**Work instructions**
Please write out exactly the lines of the data below from the line holding "陈平安不会赶他走，但是也绝不" through the line holding "授人以鱼不如授人以渔。", and leave out the rest.

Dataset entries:
------------------------------

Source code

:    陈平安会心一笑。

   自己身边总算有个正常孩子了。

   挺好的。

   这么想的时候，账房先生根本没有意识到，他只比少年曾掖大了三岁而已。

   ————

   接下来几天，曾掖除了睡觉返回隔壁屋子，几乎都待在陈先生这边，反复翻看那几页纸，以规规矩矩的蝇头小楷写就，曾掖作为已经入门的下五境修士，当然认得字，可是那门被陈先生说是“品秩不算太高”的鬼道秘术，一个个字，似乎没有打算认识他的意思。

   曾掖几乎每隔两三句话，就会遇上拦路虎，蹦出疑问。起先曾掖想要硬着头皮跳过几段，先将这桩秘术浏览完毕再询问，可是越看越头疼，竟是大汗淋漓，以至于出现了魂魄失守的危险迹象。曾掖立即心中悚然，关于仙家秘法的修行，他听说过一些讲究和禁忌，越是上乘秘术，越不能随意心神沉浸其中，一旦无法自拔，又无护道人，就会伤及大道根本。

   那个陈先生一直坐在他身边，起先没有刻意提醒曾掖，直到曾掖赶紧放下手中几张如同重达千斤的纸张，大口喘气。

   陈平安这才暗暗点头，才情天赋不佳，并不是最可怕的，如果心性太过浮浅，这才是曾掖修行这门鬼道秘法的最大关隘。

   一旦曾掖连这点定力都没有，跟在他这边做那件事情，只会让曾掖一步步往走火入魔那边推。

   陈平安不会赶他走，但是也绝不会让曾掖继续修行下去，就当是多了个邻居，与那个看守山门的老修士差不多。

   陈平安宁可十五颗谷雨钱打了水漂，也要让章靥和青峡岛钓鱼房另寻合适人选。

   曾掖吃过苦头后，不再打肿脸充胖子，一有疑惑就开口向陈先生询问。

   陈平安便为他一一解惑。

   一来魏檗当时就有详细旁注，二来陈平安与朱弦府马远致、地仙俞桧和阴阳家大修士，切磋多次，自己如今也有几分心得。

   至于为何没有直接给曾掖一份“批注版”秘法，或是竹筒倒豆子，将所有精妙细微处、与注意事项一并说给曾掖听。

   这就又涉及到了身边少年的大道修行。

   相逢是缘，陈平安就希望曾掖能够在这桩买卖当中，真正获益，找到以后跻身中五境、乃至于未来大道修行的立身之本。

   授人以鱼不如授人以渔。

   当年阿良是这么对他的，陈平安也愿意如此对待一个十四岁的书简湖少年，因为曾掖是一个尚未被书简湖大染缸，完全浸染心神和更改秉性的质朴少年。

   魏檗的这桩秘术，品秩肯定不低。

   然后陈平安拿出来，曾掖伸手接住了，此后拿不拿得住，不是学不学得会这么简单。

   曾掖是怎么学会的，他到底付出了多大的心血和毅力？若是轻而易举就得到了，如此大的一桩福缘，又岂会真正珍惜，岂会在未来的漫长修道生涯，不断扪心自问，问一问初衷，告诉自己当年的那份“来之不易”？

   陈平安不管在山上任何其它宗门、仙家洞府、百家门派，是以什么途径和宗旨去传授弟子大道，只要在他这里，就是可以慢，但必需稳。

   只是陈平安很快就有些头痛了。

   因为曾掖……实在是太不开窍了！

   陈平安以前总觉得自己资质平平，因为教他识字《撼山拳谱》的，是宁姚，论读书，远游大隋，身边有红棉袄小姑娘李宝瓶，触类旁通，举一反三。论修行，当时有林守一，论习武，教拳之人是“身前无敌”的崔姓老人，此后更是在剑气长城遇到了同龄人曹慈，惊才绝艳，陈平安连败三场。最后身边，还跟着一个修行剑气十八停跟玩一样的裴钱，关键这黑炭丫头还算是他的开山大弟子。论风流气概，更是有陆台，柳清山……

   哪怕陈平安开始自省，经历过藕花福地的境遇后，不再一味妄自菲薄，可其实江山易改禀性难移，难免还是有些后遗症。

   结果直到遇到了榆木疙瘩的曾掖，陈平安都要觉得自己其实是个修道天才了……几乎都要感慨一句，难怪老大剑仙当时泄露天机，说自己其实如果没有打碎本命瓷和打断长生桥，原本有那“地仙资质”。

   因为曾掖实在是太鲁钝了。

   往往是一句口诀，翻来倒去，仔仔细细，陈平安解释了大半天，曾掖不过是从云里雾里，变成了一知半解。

------------------------------

**Your solution**
   陈平安不会赶他走，但是也绝不会让曾掖继续修行下去，就当是多了个邻居，与那个看守山门的老修士差不多。

   陈平安宁可十五颗谷雨钱打了水漂，也要让章靥和青峡岛钓鱼房另寻合适人选。

   曾掖吃过苦头后，不再打肿脸充胖子，一有疑惑就开口向陈先生询问。

   陈平安便为他一一解惑。

   一来魏檗当时就有详细旁注，二来陈平安与朱弦府马远致、地仙俞桧和阴阳家大修士，切磋多次，自己如今也有几分心得。

   至于为何没有直接给曾掖一份“批注版”秘法，或是竹筒倒豆子，将所有精妙细微处、与注意事项一并说给曾掖听。

   这就又涉及到了身边少年的大道修行。

   相逢是缘，陈平安就希望曾掖能够在这桩买卖当中，真正获益，找到以后跻身中五境、乃至于未来大道修行的立身之本。

   授人以鱼不如授人以渔。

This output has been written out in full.